For me, those eight years were about understanding colonialism and above all the centrality of LAND globally in the ongoing struggle for justice. I also learned to see my Chicana identity as basic to my life and politics: With my father from Mexico (so dark that we were once sent to the back of the bus in segregated Washington, D.C.), and my Anglo mother (who became a Spanish teacher, fought to have Spanish taught in high schools, supported the farmworkers), it made a complicated kind of sense.

Full of anger and struggle, and pride in the definition of myself as Chicana, as part of a long fight against the colonized mentality — out of that came the book 500 Years of Chicano History, done in New Mexico in 1976 and still in print inspiring young Chicanos/as.

In New York, where I lived from1947-68, there was an emerging group of women’s liberation activists called New York Radical Women (I believe), and I started going to their very small meetings in late 1967 or spring ’68.
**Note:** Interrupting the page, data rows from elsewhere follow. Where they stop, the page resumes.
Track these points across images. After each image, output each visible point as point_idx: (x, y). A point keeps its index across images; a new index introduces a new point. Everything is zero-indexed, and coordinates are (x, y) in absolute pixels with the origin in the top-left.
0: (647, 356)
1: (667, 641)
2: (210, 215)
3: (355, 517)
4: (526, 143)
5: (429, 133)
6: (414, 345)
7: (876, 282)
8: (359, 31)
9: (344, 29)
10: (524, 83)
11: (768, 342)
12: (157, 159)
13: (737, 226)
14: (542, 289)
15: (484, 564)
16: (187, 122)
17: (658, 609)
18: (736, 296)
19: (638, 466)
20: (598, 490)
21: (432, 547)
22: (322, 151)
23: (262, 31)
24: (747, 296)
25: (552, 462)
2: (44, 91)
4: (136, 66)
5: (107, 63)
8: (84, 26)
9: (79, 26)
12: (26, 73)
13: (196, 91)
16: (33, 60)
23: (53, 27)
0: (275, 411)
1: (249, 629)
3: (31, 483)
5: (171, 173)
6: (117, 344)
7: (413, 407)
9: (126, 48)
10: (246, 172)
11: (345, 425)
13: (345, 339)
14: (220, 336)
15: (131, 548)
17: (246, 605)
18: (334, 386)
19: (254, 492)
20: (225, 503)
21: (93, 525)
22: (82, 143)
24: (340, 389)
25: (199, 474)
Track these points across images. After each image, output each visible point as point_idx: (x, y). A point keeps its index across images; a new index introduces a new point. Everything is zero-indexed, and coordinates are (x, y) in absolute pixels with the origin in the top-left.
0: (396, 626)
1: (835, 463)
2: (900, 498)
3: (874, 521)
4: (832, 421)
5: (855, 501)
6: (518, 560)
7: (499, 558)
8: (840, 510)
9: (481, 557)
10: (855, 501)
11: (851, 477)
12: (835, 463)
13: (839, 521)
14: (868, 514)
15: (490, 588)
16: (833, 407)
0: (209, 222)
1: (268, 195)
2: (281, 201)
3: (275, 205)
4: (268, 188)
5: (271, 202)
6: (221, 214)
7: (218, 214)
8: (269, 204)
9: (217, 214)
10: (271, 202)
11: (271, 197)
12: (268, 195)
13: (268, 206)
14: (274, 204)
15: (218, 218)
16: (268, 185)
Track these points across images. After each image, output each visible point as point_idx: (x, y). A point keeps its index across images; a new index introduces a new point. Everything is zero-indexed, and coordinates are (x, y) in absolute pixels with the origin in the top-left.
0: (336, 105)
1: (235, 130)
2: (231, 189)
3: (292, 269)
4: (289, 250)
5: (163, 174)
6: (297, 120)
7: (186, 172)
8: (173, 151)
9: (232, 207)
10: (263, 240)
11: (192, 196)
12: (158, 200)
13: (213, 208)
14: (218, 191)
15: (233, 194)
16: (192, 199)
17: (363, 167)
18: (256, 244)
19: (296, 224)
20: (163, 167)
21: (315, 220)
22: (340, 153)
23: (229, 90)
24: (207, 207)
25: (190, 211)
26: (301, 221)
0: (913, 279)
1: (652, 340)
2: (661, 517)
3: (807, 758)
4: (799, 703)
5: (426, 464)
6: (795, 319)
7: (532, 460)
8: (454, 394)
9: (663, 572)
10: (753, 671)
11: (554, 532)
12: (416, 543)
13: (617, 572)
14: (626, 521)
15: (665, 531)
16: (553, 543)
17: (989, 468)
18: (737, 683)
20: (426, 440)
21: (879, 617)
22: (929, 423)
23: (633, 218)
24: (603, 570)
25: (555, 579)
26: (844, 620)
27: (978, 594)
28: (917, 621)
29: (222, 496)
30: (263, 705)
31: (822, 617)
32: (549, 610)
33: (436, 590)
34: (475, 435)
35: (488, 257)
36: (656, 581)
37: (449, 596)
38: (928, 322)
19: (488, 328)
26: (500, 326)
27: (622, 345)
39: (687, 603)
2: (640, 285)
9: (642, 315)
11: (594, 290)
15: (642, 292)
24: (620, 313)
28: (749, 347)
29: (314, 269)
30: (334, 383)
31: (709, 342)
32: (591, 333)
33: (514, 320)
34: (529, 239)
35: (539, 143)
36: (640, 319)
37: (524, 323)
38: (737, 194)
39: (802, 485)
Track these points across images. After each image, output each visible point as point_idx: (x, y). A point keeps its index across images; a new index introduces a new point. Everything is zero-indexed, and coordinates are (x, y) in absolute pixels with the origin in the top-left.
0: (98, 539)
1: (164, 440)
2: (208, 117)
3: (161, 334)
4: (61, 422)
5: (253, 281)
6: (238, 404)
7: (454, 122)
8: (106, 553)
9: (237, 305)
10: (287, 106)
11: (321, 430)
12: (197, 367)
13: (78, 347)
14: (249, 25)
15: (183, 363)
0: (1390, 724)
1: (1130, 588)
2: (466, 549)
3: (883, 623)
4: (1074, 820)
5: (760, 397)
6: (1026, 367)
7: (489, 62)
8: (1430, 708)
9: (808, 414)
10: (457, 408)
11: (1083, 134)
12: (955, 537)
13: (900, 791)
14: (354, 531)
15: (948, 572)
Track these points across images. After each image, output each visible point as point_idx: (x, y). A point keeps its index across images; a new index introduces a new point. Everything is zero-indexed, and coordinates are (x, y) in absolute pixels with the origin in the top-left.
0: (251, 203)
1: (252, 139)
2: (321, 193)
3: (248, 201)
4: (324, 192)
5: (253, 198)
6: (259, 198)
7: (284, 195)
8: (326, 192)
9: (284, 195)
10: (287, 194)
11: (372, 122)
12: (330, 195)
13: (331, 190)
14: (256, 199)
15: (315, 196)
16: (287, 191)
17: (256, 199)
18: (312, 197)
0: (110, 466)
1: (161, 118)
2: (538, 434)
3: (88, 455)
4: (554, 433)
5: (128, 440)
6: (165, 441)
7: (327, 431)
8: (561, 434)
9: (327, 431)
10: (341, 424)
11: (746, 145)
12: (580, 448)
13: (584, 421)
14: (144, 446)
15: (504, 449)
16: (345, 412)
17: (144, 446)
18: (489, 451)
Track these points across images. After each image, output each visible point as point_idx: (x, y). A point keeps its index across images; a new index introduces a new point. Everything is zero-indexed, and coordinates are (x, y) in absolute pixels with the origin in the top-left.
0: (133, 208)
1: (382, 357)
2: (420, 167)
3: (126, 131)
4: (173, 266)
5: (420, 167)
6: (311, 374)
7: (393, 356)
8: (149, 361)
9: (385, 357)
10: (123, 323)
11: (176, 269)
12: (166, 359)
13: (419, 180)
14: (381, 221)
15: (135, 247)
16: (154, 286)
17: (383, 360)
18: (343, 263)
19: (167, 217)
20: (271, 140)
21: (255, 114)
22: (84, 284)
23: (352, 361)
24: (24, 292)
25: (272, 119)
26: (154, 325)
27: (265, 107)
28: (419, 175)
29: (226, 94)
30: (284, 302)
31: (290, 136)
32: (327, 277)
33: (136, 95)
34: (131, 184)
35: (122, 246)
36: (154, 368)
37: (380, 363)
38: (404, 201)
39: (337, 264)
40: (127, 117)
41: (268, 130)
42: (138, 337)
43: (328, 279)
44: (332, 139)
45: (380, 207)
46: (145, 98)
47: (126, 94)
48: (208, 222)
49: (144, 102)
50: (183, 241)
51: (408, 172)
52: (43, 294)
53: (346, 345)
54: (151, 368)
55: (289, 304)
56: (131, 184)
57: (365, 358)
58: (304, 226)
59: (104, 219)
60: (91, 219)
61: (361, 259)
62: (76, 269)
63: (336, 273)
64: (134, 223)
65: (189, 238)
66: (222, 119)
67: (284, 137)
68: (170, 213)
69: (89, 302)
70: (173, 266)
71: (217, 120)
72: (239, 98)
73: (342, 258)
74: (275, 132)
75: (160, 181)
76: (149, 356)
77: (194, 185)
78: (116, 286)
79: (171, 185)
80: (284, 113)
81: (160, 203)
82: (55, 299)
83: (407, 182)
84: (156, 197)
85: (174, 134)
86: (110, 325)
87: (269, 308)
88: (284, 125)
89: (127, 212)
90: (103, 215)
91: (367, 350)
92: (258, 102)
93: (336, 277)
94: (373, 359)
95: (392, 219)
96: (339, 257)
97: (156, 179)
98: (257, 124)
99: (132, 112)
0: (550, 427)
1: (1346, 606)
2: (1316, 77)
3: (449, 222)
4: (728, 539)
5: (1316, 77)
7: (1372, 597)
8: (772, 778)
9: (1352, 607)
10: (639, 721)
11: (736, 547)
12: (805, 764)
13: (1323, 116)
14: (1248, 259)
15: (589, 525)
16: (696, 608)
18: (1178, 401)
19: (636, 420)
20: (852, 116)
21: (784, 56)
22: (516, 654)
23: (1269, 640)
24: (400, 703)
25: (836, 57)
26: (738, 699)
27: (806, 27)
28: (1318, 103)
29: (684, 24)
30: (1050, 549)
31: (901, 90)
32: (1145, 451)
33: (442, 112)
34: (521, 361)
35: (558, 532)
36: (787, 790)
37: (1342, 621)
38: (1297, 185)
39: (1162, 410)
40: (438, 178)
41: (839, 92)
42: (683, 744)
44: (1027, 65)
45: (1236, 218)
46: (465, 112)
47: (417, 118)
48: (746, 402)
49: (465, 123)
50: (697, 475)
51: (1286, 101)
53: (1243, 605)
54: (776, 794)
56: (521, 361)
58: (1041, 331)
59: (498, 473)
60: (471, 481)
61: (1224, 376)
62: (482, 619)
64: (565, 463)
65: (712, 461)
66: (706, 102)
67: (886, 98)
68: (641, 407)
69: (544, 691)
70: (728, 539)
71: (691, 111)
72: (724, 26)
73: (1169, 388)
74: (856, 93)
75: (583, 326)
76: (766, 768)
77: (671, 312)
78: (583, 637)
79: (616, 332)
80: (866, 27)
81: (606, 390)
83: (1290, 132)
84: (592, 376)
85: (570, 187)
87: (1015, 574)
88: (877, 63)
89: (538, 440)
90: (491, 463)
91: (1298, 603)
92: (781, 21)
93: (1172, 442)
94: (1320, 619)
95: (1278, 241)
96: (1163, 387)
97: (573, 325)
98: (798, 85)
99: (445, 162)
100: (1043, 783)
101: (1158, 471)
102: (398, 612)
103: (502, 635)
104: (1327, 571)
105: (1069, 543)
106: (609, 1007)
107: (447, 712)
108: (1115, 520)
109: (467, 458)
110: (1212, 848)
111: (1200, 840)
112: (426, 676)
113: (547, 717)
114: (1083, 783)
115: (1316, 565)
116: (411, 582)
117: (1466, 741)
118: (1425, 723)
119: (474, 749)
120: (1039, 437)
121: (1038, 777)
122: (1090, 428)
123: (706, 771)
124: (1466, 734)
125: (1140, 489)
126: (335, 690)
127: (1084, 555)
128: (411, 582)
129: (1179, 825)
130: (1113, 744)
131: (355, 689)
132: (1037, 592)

The meetings were all white and included some very smart women who later became major feminist figures. But one night the meeting took place on the day Martin Luther King had been assassinated. To my absolute amazement, no one in the group mentioned that fact or talked about it.  When I left the meeting that night, I never went back.

Women’s Liberation

On to New Mexico, where I worked mostly with women on El Grito. They included a key Anglo, attorney Beverly Axelrod, who was emerging from an affair with Eldridge Cleaver (and the book Soul On Ice, which she actually wrote in her efforts to get him out of prison). She did not see his sexism as I did at that time. Nor was I consciously feminist yet. But I noticed things and finally took a stand defending a Grito writer whose husband (a leader in the land grant movement) did not want her to go to a conference for the paper.

Still, I did not organize women in a feminist organization; we were just THERE, and the men knew not to mess with us. The newspaper also carried many articles, poems, etc. about women’s activism and leaders in New Mexico and around the world.

El Grito was by far the most internationally focused Chicano movement newspaper of the times. We sent people to Vietnam, China, Cuba. We saw the New Mexico land struggle in relation to the struggles of those and other peoples.

Lessons to Pass Along

From New Mexico I moved to the San Francisco Bay Area in 1976 and soon after joined the Democratic Workers Party, a Marxist group headed by women — the first of its kind. Many lessons come from that 1977-85 experience, including that it is possible to organize working-class, grassroots people of color into campaigns and other work that advance socialist goals

Another lesson: women can be as tyrannical as men.

But that did not and should never end my feminism. It is also there, in my 2008 book 500 Years of Chicana Women’s History.

Lessons to pass along, very crudely and briefly:

Especially for young warriors, try to maintain two clocks in your head: 1) a sense of the immediate, what you are doing, how to do it better, NOW.  This includes allowing for burn-out and planning to avoid it. 2) a sense of history. Progressive change takes a long, long time.

Look back 50 years and then forward, to improve your vision. Try to bring a radical definition of goals into your work.

We spend so much of our time exposing and fighting what is wrong with this society. We talk about capitalism and imperialism as dutiful lefties, and we are right of course. We may say we want an anti-capitalist society. But how often do we describe the positive form of that alternative?

Mostly we don’t, and that is mostly because of association with the unsuccessful forms the world has seen of those alternatives. Time to stick our necks out, methinks: Advance socialism, even communism as visions of what we, the people, need and can grow to want.